• [WORK REQUIRED] Leave out the pictures, then output the lines of the records below from the first through the one containing "Picture 2: Row".
======
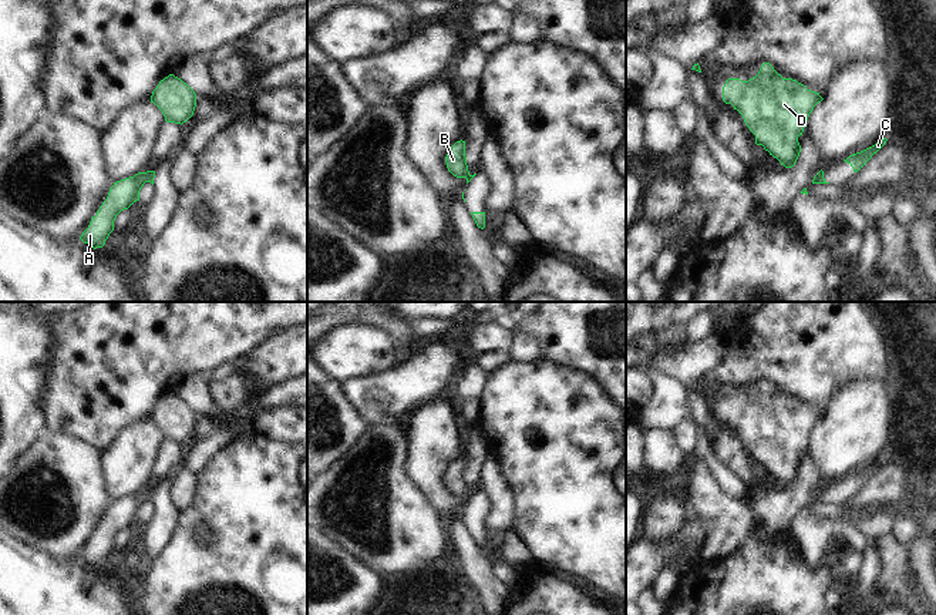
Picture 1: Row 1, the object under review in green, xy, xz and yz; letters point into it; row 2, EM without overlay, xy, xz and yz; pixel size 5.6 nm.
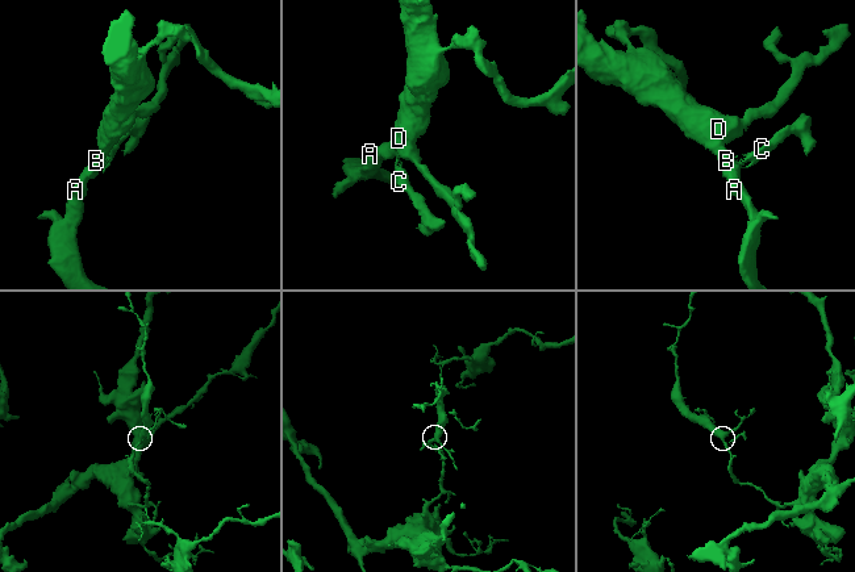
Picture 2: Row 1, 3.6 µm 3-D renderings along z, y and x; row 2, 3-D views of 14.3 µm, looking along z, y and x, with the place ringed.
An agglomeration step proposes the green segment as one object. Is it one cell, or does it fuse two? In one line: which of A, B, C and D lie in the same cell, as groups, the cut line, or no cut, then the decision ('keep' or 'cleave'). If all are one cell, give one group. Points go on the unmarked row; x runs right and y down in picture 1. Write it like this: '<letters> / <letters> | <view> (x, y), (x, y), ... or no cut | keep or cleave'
A B D / C | xy (150, 490), (147, 500) | cleave

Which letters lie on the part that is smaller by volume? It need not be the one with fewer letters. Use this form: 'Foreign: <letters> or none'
Foreign: C

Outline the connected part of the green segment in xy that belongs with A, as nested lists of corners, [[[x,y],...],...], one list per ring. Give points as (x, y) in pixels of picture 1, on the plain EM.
[[[149,490],[138,491],[134,495],[114,501],[107,518],[102,521],[97,534],[91,537],[88,547],[80,558],[91,567],[102,567],[110,552],[114,550],[117,534],[139,520],[139,510],[148,501]]]

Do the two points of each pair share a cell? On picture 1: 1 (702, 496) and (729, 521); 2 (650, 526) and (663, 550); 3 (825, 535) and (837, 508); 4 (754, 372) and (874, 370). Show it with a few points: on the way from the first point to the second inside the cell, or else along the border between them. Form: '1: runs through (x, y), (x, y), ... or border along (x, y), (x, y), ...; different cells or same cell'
1: runs through (709, 501), (721, 514); same cell
2: border along (683, 517), (665, 535), (649, 537), (642, 534); different cells
3: border along (805, 506), (805, 510), (815, 517), (839, 518); different cells
4: runs through (784, 368), (844, 368); same cell

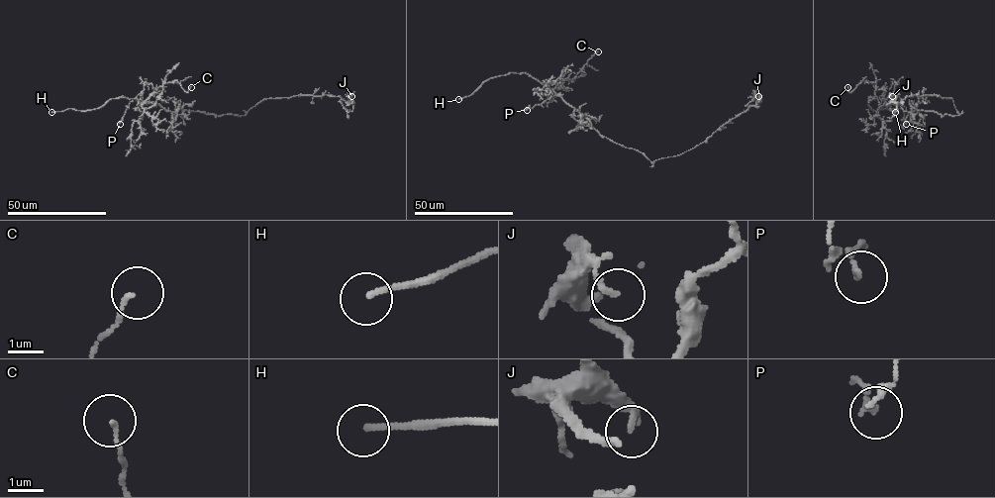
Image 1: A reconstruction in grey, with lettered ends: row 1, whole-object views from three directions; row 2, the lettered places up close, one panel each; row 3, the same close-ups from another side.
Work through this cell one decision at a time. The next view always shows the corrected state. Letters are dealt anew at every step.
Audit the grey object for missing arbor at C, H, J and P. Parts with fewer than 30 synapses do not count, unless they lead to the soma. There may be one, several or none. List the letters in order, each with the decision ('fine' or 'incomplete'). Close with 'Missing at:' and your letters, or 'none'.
C: fine
H: incomplete
J: fine
P: fine
Missing at: H

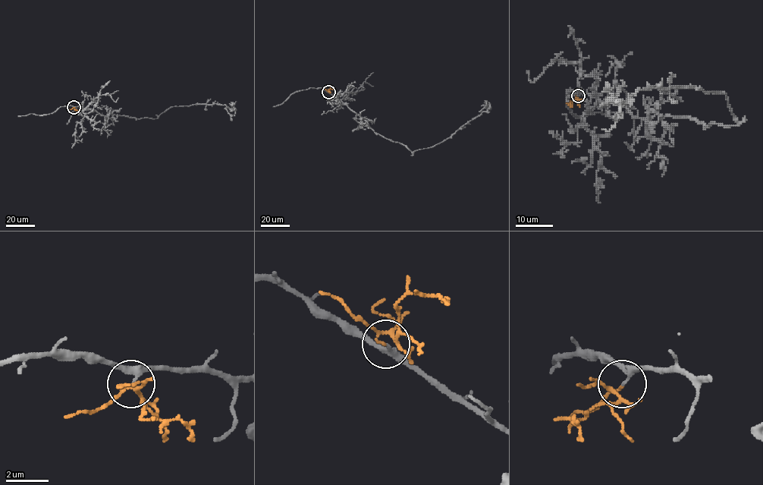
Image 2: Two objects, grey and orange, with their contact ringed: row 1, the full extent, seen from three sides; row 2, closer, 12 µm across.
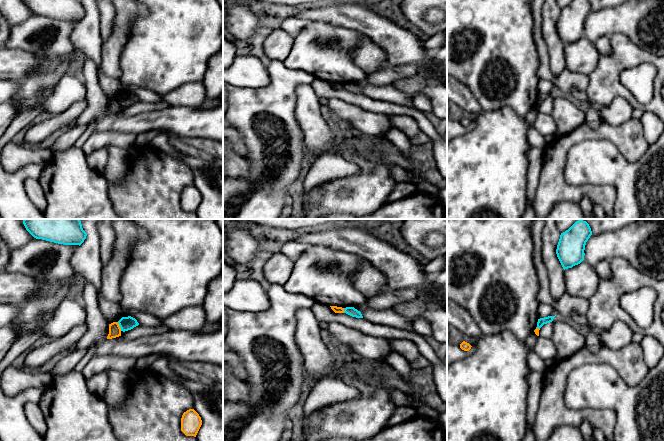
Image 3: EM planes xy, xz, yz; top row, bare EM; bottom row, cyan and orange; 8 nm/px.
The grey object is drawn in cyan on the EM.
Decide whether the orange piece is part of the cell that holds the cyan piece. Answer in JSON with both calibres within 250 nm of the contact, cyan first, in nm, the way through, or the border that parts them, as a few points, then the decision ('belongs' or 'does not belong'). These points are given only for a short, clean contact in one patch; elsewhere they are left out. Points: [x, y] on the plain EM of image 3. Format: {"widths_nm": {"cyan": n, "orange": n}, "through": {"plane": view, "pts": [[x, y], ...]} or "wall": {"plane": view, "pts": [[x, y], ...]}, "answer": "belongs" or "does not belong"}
{"widths_nm": {"cyan": 110, "orange": 100}, "wall": {"plane": "xy", "pts": [[117, 98], [121, 106]]}, "answer": "does not belong"}

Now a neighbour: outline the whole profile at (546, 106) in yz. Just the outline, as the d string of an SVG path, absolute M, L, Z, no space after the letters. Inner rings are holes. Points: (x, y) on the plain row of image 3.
M552 98L544 100L539 106L539 112L543 114L551 114L553 109L553 101Z

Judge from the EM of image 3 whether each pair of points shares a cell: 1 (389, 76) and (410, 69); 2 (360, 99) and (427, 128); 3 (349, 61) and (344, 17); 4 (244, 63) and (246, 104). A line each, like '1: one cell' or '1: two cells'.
1: one cell
2: one cell
3: two cells
4: two cells

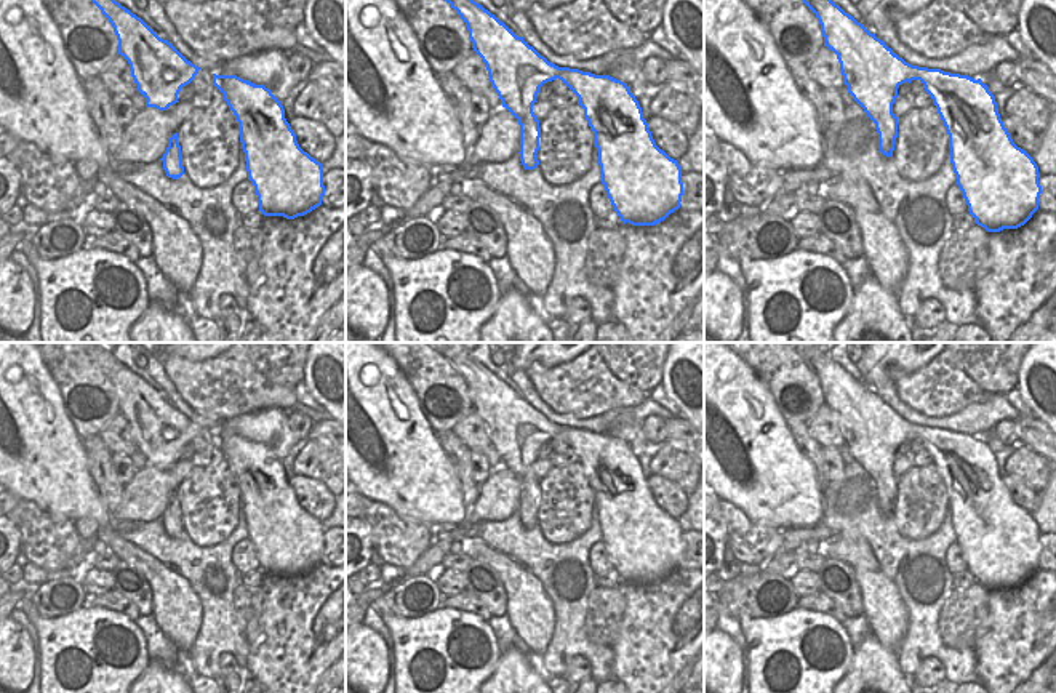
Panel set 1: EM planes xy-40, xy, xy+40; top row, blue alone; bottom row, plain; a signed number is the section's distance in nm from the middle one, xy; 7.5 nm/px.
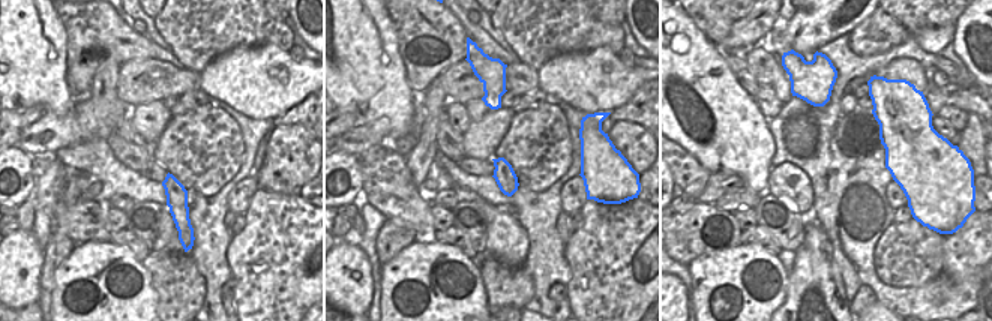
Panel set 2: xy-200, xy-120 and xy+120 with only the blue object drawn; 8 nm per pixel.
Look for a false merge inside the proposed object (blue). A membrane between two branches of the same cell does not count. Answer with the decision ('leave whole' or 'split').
leave whole

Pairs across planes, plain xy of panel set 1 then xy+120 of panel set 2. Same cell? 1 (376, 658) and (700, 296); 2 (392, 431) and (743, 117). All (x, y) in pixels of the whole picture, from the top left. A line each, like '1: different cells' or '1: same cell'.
1: different cells
2: same cell

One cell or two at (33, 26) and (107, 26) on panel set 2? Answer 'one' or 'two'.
two

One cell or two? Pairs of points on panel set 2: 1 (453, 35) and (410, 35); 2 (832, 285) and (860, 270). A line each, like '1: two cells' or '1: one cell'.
1: one cell
2: two cells

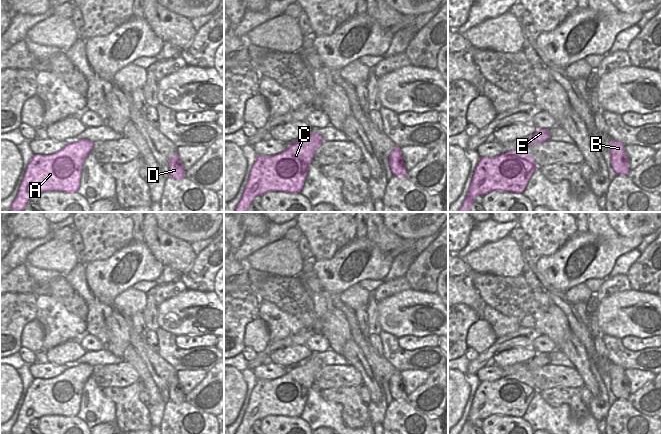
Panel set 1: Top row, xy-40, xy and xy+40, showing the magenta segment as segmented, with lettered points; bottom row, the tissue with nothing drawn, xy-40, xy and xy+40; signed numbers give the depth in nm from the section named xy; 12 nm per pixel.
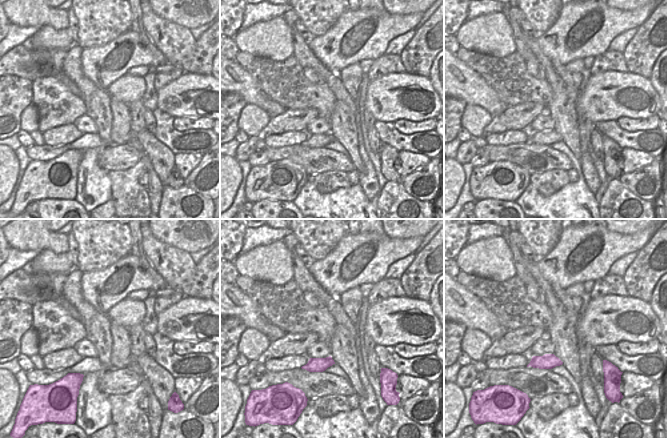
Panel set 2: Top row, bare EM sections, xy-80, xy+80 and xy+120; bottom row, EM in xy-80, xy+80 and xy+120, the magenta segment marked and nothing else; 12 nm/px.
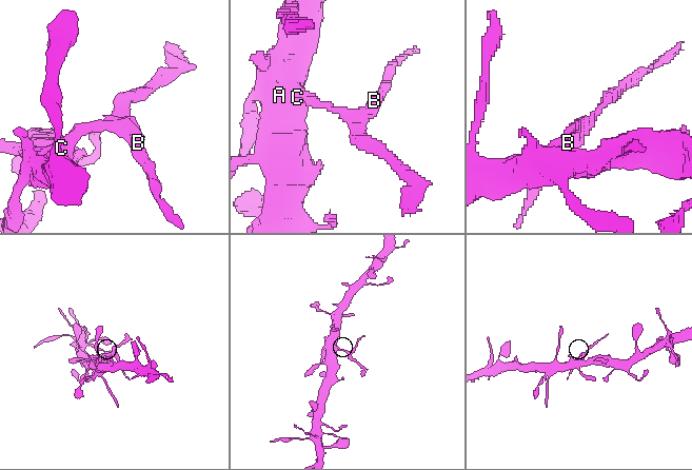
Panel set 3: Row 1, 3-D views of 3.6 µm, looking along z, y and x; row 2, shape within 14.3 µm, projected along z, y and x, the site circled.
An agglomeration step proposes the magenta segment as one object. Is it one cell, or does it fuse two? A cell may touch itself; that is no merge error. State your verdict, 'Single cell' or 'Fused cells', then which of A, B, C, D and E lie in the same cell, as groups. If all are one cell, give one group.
Fused cells. Groups: A C / B D E

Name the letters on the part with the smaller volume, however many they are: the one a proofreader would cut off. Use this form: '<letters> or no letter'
B, D, E

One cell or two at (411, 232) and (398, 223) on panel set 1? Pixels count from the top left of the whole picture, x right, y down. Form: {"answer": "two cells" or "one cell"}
{"answer": "one cell"}

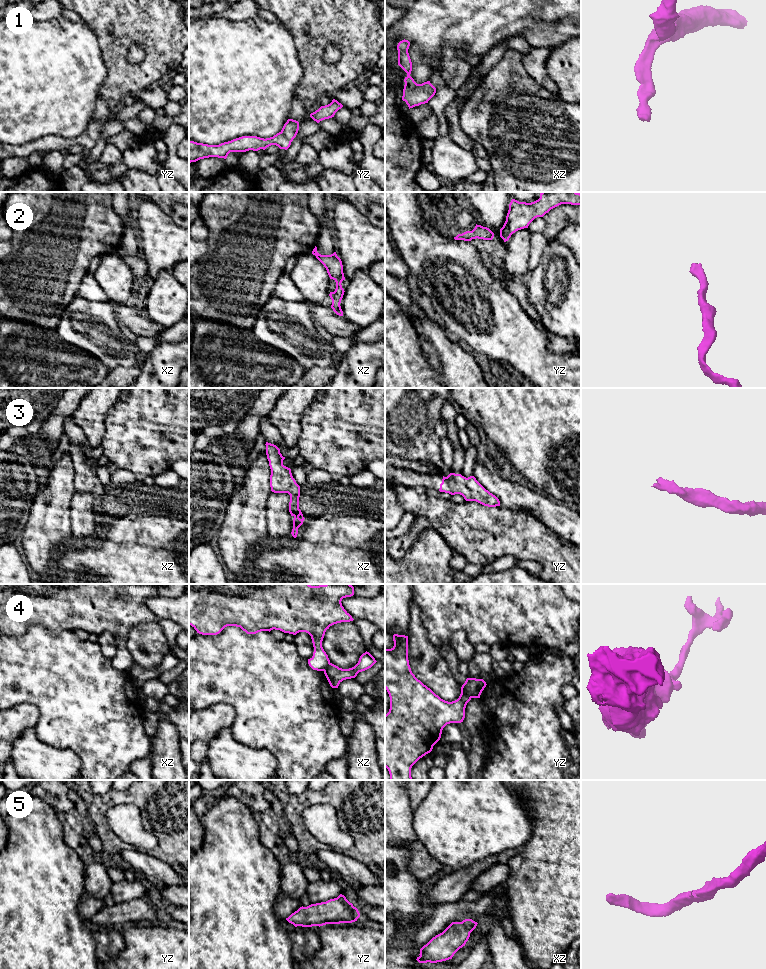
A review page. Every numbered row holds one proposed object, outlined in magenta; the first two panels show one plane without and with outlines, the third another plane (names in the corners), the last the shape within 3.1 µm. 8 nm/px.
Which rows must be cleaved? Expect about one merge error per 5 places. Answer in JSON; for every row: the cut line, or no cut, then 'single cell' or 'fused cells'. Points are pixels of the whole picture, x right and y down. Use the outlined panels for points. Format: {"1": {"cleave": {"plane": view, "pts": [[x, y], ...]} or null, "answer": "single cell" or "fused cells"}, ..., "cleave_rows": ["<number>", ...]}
{"1": {"cleave": null, "answer": "single cell"}, "2": {"cleave": null, "answer": "single cell"}, "3": {"cleave": null, "answer": "single cell"}, "4": {"cleave": {"plane": "yz", "pts": [[462, 685], [472, 697]]}, "answer": "fused cells"}, "5": {"cleave": null, "answer": "single cell"}, "cleave_rows": ["4"]}

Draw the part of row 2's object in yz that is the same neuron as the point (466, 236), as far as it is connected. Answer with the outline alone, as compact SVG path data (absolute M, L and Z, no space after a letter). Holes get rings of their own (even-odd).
M481 225L475 226L472 231L466 231L462 234L458 234L454 237L455 240L464 240L471 241L472 239L483 239L483 240L492 240L494 237L494 233L487 227L483 227Z

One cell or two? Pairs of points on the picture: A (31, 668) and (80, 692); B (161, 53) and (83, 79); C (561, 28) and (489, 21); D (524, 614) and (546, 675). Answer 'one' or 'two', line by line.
A: one
B: two
C: two
D: two

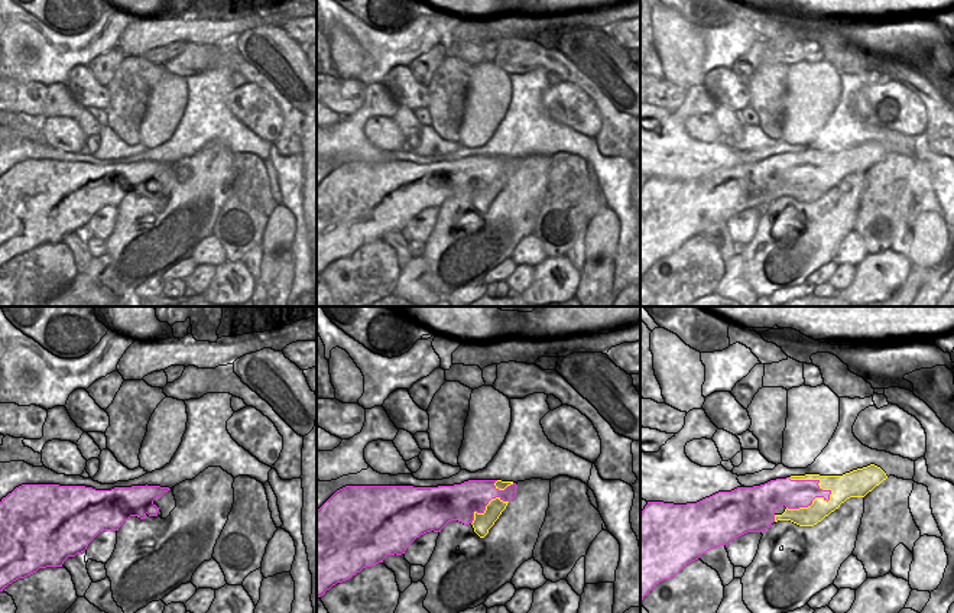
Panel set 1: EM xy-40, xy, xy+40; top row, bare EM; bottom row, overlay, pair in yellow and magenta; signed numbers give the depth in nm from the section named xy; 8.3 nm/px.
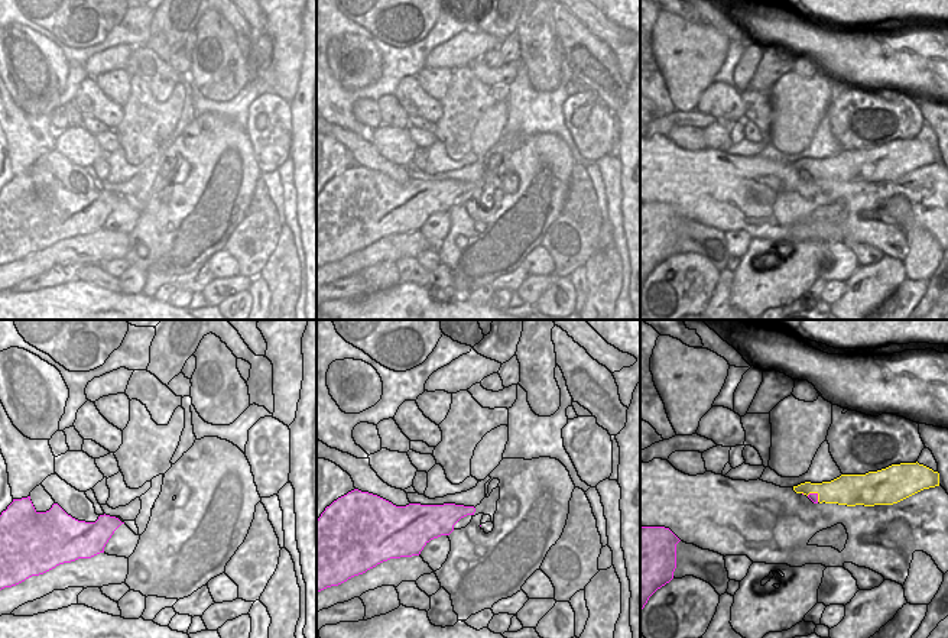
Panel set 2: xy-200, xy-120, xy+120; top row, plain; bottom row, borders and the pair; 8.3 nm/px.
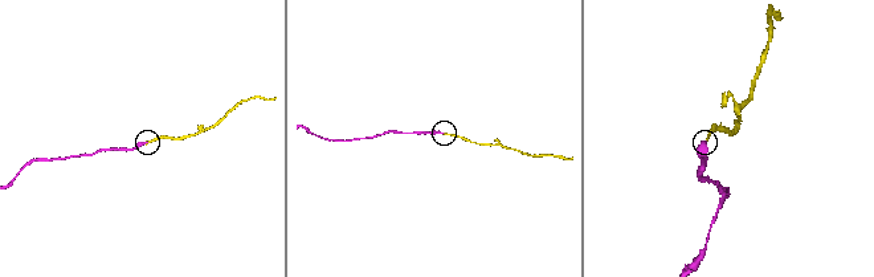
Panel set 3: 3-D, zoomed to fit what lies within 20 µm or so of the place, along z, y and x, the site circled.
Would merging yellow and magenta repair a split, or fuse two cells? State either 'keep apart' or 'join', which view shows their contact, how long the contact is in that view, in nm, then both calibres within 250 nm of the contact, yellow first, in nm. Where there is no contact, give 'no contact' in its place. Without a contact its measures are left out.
======
• [EXERCISE ANSWER]
Picture 1: Row 1, the object under review in green, xy, xz and yz; letters point into it; row 2, EM without overlay, xy, xz and yz; pixel size 5.6 nm.
Picture 2: Row 1, 3.6 µm 3-D renderings along z, y and x; row 2, 3-D views of 14.3 µm, looking along z, y and x, with the place ringed.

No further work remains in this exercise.